----- Information supplied

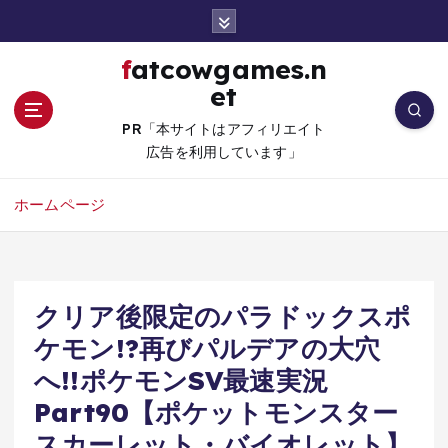
コ
ン
テ
fatcowgames.n
ン
et
ツ
へ
PR「本サイトはアフィリエイト
移
広告を利用しています」
動
ホームページ
クリア後限定のパラドックスポ
ケモン!?再びパルデアの大穴
へ!!ポケモンSV最速実況
Part90【ポケットモンスター
スカーレット・バイオレット】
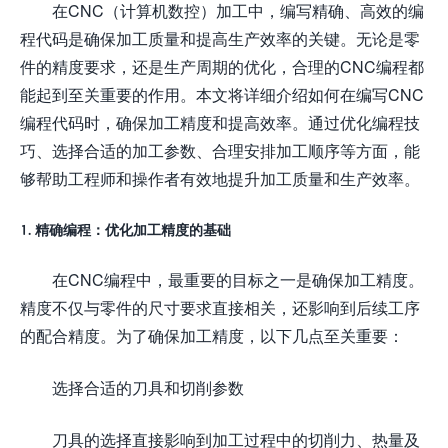
在CNC（计算机数控）加工中，编写精确、高效的编
程代码是确保加工质量和提高生产效率的关键。无论是零
件的精度要求，还是生产周期的优化，合理的CNC编程都
能起到至关重要的作用。本文将详细介绍如何在编写CNC
编程代码时，确保加工精度和提高效率。通过优化编程技
巧、选择合适的加工参数、合理安排加工顺序等方面，能
够帮助工程师和操作者有效地提升加工质量和生产效率。
1. 精确编程：优化加工精度的基础
在CNC编程中，最重要的目标之一是确保加工精度。
精度不仅与零件的尺寸要求直接相关，还影响到后续工序
的配合精度。为了确保加工精度，以下几点至关重要：
选择合适的刀具和切削参数
刀具的选择直接影响到加工过程中的切削力、热量及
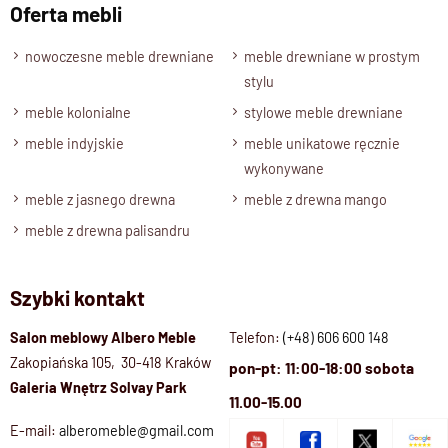
Oferta mebli
nowoczesne meble drewniane
meble drewniane w prostym
stylu
meble kolonialne
stylowe meble drewniane
meble indyjskie
meble unikatowe ręcznie
wykonywane
meble z jasnego drewna
meble z drewna mango
meble z drewna palisandru
Szybki kontakt
Salon meblowy Albero Meble
Telefon:
(+48) 606 600 148
Zakopiańska 105, 30-418 Kraków
pon-pt: 11:00-18:00 sobota
Galeria Wnętrz Solvay Park
11.00-15.00
E-mail:
alberomeble@gmail.com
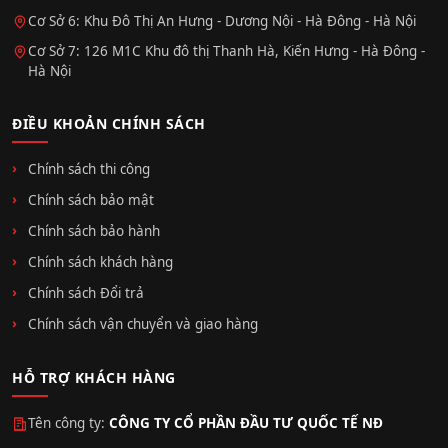
Cơ Sở 6: Khu Đô Thị An Hưng - Dương Nội - Hà Đông - Hà Nội
Cơ Sở 7: 126 M1C Khu đô thị Thanh Hà, Kiến Hưng - Hà Đông -
Hà Nội
ĐIỀU KHOẢN CHÍNH SÁCH
Chính sách thi công
Chính sách bảo mật
Chính sách bảo hành
Chính sách khách hàng
Chính sách Đổi trả
Chính sách vận chuyển và giao hàng
HỖ TRỢ KHÁCH HÀNG
Tên công ty:
CÔNG TY CỔ PHẦN ĐẦU TƯ QUỐC TẾ NĐ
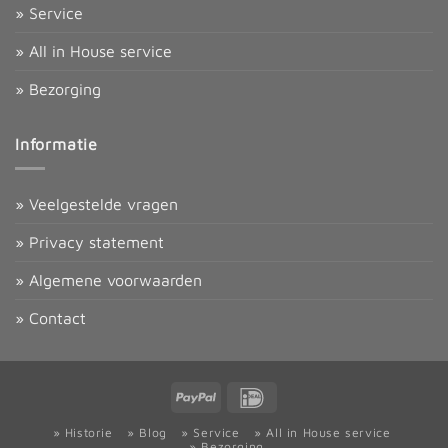
» Service
» All in House service
» Bezorging
Informatie
» Veelgestelde vragen
» Privacy statement
» Algemene voorwaarden
» Contact
PayPal
IDeal
» Historie
» Blog
» Service
» All in House service
» Bezorging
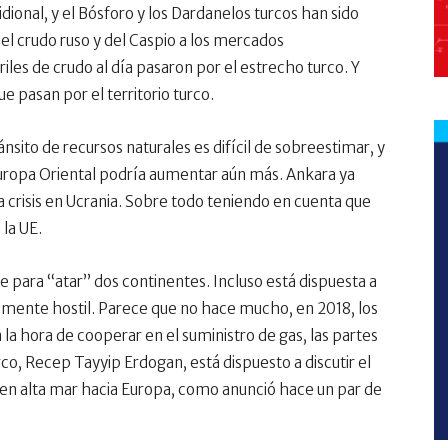
dional, y el Bósforo y los Dardanelos turcos han sido
l crudo ruso y del Caspio a los mercados
riles de crudo al día pasaron por el estrecho turco. Y
ue pasan por el territorio turco.
sito de recursos naturales es difícil de sobreestimar, y
 Europa Oriental podría aumentar aún más. Ankara ya
 crisis en Ucrania. Sobre todo teniendo en cuenta que
la UE.
e para “atar” dos continentes. Incluso está dispuesta a
camente hostil. Parece que no hace mucho, en 2018, los
la hora de cooperar en el suministro de gas, las partes
rco, Recep Tayyip Erdogan, está dispuesto a discutir el
s en alta mar hacia Europa, como anunció hace un par de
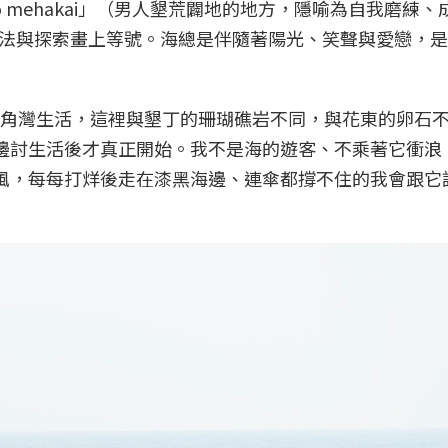
 no mehakai」（男人墾荒闢地的地方，隱喻為自我磨練
法與探索畫上等號。海總是伴隨著陽光、笑聲與愛戀，是
中角灣生活，這裡與墾丁的珊瑚礁岩不同，與花東的卵石
海邊討生活後才真正開始。我不是海的遊客、不乘著它衝浪
季風，每每打烊後走在漆黑海邊、連傘都撐不住的我會跟它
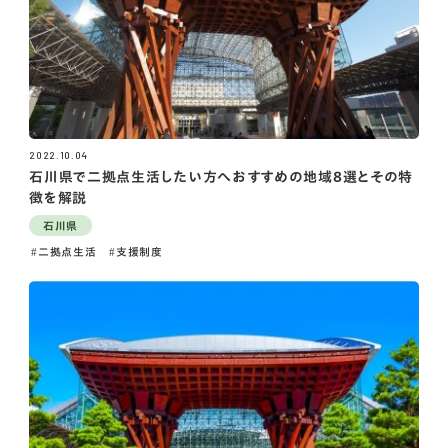
2022.10.04
石川県で二拠点生活したい方へおすすめの地域8選とその特
徴を解説
石川県
二拠点生活
支援制度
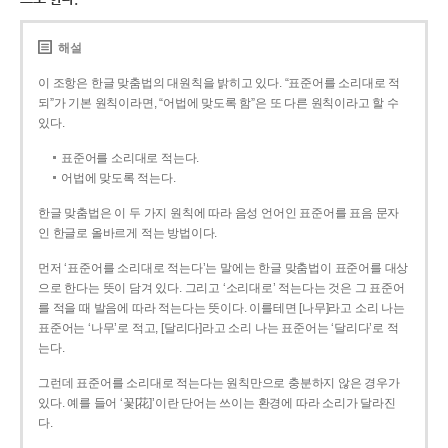
해설
이 조항은 한글 맞춤법의 대원칙을 밝히고 있다. “표준어를 소리대로 적
되”가 기본 원칙이라면, “어법에 맞도록 함”은 또 다른 원칙이라고 할 수
있다.
표준어를 소리대로 적는다.
어법에 맞도록 적는다.
한글 맞춤법은 이 두 가지 원칙에 따라 음성 언어인 표준어를 표음 문자
인 한글로 올바르게 적는 방법이다.
먼저 ‘표준어를 소리대로 적는다’는 말에는 한글 맞춤법이 표준어를 대상
으로 한다는 뜻이 담겨 있다. 그리고 ‘소리대로’ 적는다는 것은 그 표준어
를 적을 때 발음에 따라 적는다는 뜻이다. 이를테면 [나무]라고 소리 나는
표준어는 ‘나무’로 적고, [달리다]라고 소리 나는 표준어는 ‘달리다’로 적
는다.
그런데 표준어를 소리대로 적는다는 원칙만으로 충분하지 않은 경우가
있다. 예를 들어 ‘꽃[花]’이란 단어는 쓰이는 환경에 따라 소리가 달라진
다.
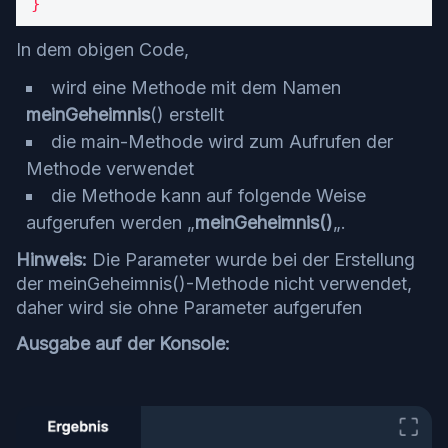
}
In dem obigen Code,
wird eine Methode mit dem Namen
meinGeheimnis
() erstellt
die main-Methode wird zum Aufrufen der
Methode verwendet
die Methode kann auf folgende Weise
aufgerufen werden „
meinGeheimnis
()
„.
Hinweis:
Die Parameter wurde bei der Erstellung
der meinGeheimnis()-Methode nicht verwendet,
daher wird sie ohne Parameter aufgerufen
Ausgabe auf der Konsole:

----------

» **What is being asked**
Search the listing above for the word "está", and copy every line that has it.

» **Solution**
e para “atar” dos continentes. Incluso está dispuesta a
rco, Recep Tayyip Erdogan, está dispuesto a discutir el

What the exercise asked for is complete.